WHAT TO PRODUCE: An exact copy of the lines from the start of the material below through the line containing "of the following taxes levied at present?" is the required answer, and it includes no pictures.

=== Section Start ===

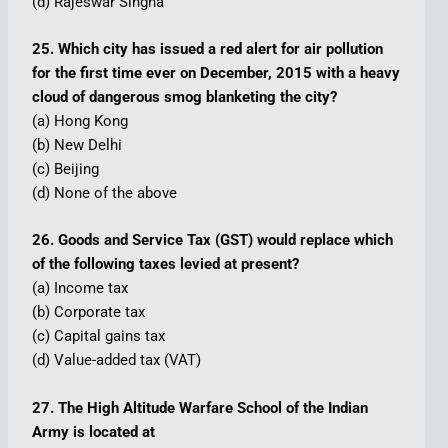
(d) Rajeswar Singha
25. Which city has issued a red alert for air pollution
for the first time ever on December, 2015 with a heavy
cloud of dangerous smog blanketing the city?
(a) Hong Kong
(b) New Delhi
(c) Beijing
(d) None of the above
26. Goods and Service Tax (GST) would replace which
of the following taxes levied at present?
(a) Income tax
(b) Corporate tax
(c) Capital gains tax
(d) Value-added tax (VAT)
27. The High Altitude Warfare School of the Indian
Army is located at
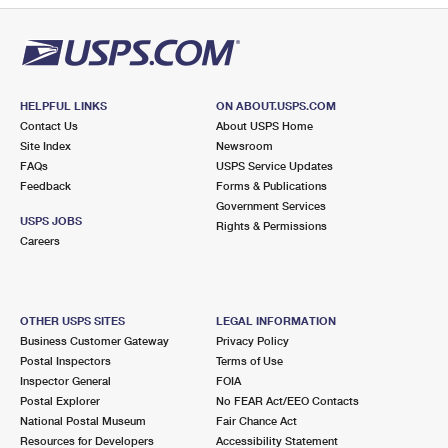
HELPFUL LINKS
ON ABOUT.USPS.COM
Contact Us
About USPS Home
Site Index
Newsroom
FAQs
USPS Service Updates
Feedback
Forms & Publications
Government Services
USPS JOBS
Rights & Permissions
Careers
OTHER USPS SITES
LEGAL INFORMATION
Business Customer Gateway
Privacy Policy
Postal Inspectors
Terms of Use
Inspector General
FOIA
Postal Explorer
No FEAR Act/EEO Contacts
National Postal Museum
Fair Chance Act
Resources for Developers
Accessibility Statement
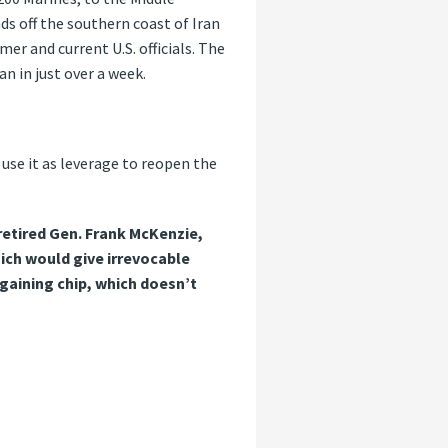
nds off the southern coast of Iran
er and current U.S. officials. The
an in just over a week.
 use it as leverage to reopen the
 retired Gen. Frank McKenzie,
ich would give irrevocable
gaining chip, which doesn’t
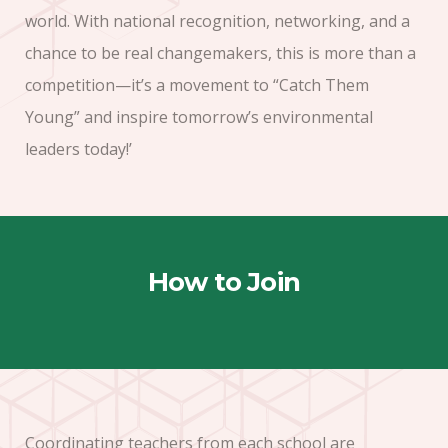
world. With national recognition, networking, and a
chance to be real changemakers, this is more than a
competition—it’s a movement to “Catch Them
Young” and inspire tomorrow’s environmental
leaders today!’
How to Join
Coordinating teachers from each school are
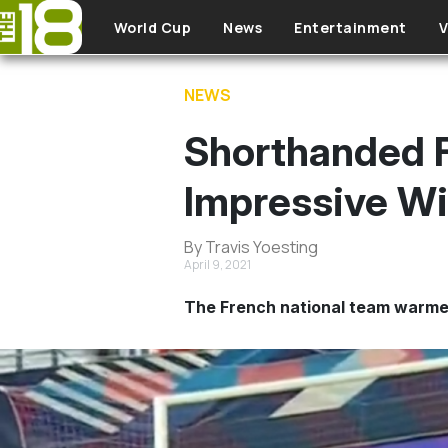
Skip to main content
World Cup
News
Entertainment
V
NEWS
Shorthanded 
Impressive Wi
By Travis Yoesting
April 9, 2021
The French national team warmed 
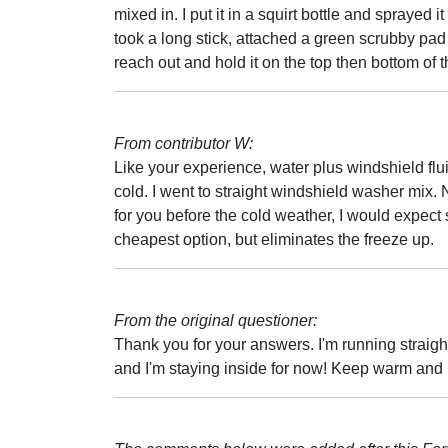
mixed in. I put it in a squirt bottle and sprayed i
took a long stick, attached a green scrubby pad 
reach out and hold it on the top then bottom of 
From contributor W:
Like your experience, water plus windshield fl
cold. I went to straight windshield washer mix
for you before the cold weather, I would expect 
cheapest option, but eliminates the freeze up.
From the original questioner:
Thank you for your answers. I'm running straigh
and I'm staying inside for now! Keep warm and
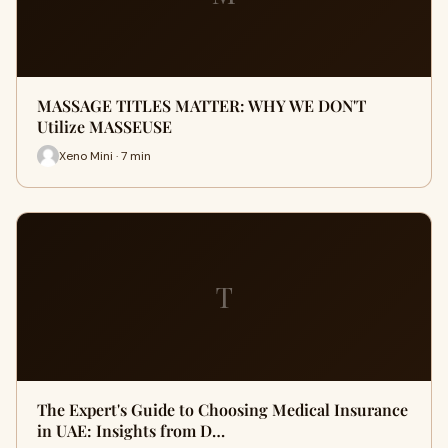
MASSAGE TITLES MATTER: WHY WE DON'T
Utilize MASSEUSE
Xeno Mini · 7 min
T
The Expert's Guide to Choosing Medical Insurance
in UAE: Insights from D…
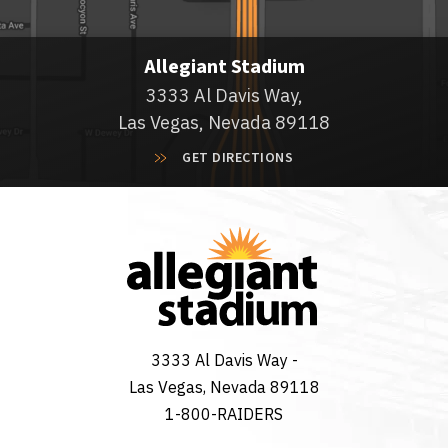
Allegiant Stadium
3333 Al Davis Way,
Las Vegas, Nevada 89118
GET DIRECTIONS
3333 Al Davis Way -
Las Vegas, Nevada 89118
1-800-RAIDERS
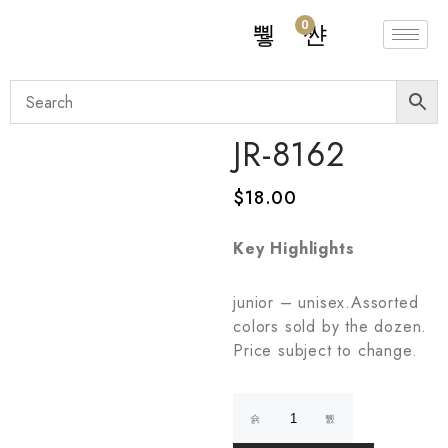
0
JR-8162
$
18.00
Key Highlights
junior – unisex.Assorted
colors sold by the dozen.
Price subject to change.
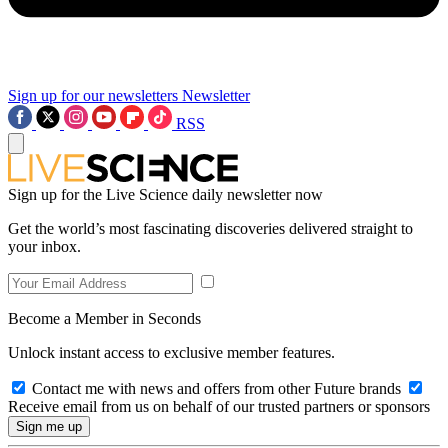
Sign up for our newsletters
Newsletter
RSS
Sign up for the Live Science daily newsletter now
Get the world’s most fascinating discoveries delivered straight to
your inbox.
Become a Member in Seconds
Unlock instant access to exclusive member features.
Contact me with news and offers from other Future brands
Receive email from us on behalf of our trusted partners or sponsors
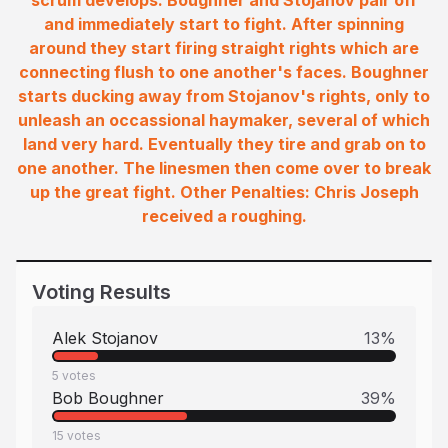
scrum develops. Boughner and Stojanov pair off
and immediately start to fight. After spinning
around they start firing straight rights which are
connecting flush to one another's faces. Boughner
starts ducking away from Stojanov's rights, only to
unleash an occassional haymaker, several of which
land very hard. Eventually they tire and grab on to
one another. The linesmen then come over to break
up the great fight. Other Penalties: Chris Joseph
received a roughing.
Voting Results
Alek Stojanov
13
%
5
votes
Bob Boughner
39
%
15
votes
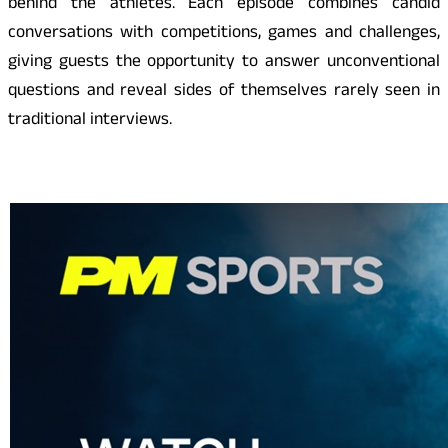
behind the athletes. Each episode combines candid
conversations with competitions, games and challenges,
giving guests the opportunity to answer unconventional
questions and reveal sides of themselves rarely seen in
traditional interviews.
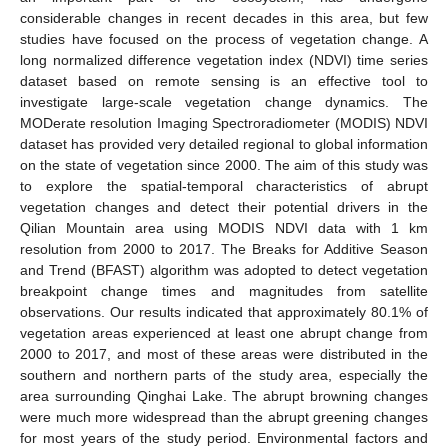
considerable changes in recent decades in this area, but few
studies have focused on the process of vegetation change. A
long normalized difference vegetation index (NDVI) time series
dataset based on remote sensing is an effective tool to
investigate large-scale vegetation change dynamics. The
MODerate resolution Imaging Spectroradiometer (MODIS) NDVI
dataset has provided very detailed regional to global information
on the state of vegetation since 2000. The aim of this study was
to explore the spatial-temporal characteristics of abrupt
vegetation changes and detect their potential drivers in the
Qilian Mountain area using MODIS NDVI data with 1 km
resolution from 2000 to 2017. The Breaks for Additive Season
and Trend (BFAST) algorithm was adopted to detect vegetation
breakpoint change times and magnitudes from satellite
observations. Our results indicated that approximately 80.1% of
vegetation areas experienced at least one abrupt change from
2000 to 2017, and most of these areas were distributed in the
southern and northern parts of the study area, especially the
area surrounding Qinghai Lake. The abrupt browning changes
were much more widespread than the abrupt greening changes
for most years of the study period. Environmental factors and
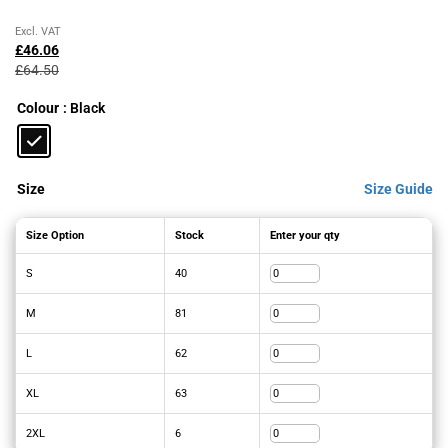
Original
Current
Excl. VAT
price
price
£
46.06
was:
is:
£
64.50
£64.50£77.40.
£46.06£55.27.
Colour
: Black
Size
Size Guide
Size Option
Stock
Enter your qty
S
40
M
81
L
62
XL
63
2XL
6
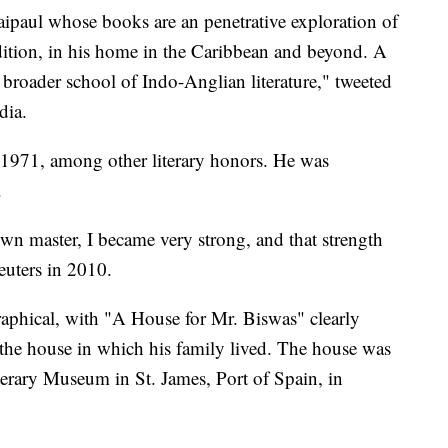
aipaul whose books are an penetrative exploration of
dition, in his home in the Caribbean and beyond. A
he broader school of Indo-Anglian literature," tweeted
dia.
 1971, among other literary honors. He was
.
wn master, I became very strong, and that strength
Reuters in 2010.
aphical, with "A House for Mr. Biswas" clearly
 the house in which his family lived. The house was
erary Museum in St. James, Port of Spain, in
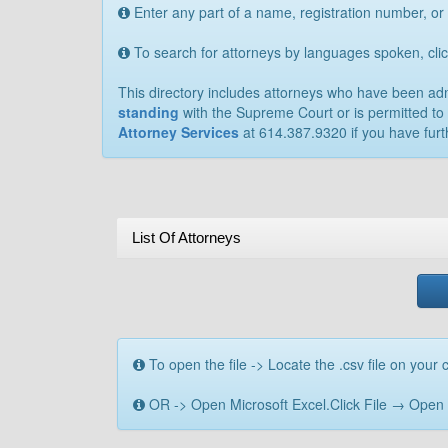
Enter any part of a name, registration number, or
To search for attorneys by languages spoken, cl
This directory includes attorneys who have been admit
standing
with the Supreme Court or is permitted to 
Attorney Services
at 614.387.9320 if you have furt
List Of Attorneys
To open the file -> Locate the .csv file on your c
OR -> Open Microsoft Excel.Click File → Open → B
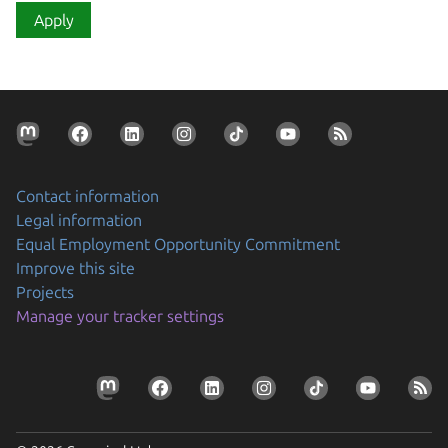
Apply
Contact information
Legal information
Equal Employment Opportunity Commitment
Improve this site
Projects
Manage your tracker settings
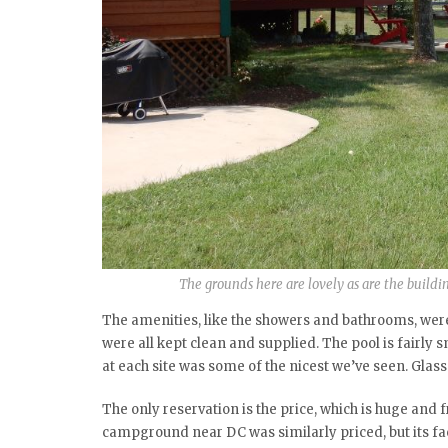
The grounds here are lovely as are the buildin
The amenities, like the showers and bathrooms, were
were all kept clean and supplied. The pool is fairly s
at each site was some of the nicest we’ve seen. Glas
The only reservation is the price, which is huge and fr
campground near DC was similarly priced, but its fa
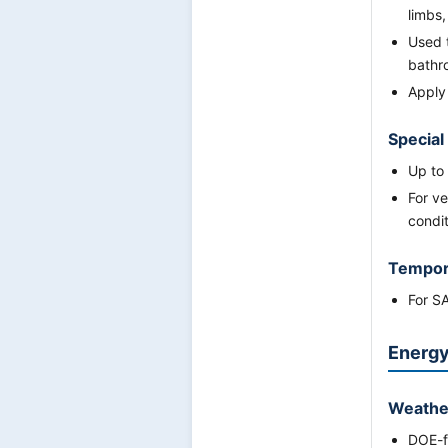
limbs,
Used 
bathr
Apply
Special
Up to
For ve
condit
Tempor
For S
Energy
Weathe
DOE-fu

=== Section End ===

ANSWER TO THIS PROBLEM:
(d) Rajeswar Singha
25. Which city has issued a red alert for air pollution
for the first time ever on December, 2015 with a heavy
cloud of dangerous smog blanketing the city?
(a) Hong Kong
(b) New Delhi
(c) Beijing
(d) None of the above
26. Goods and Service Tax (GST) would replace which
of the following taxes levied at present?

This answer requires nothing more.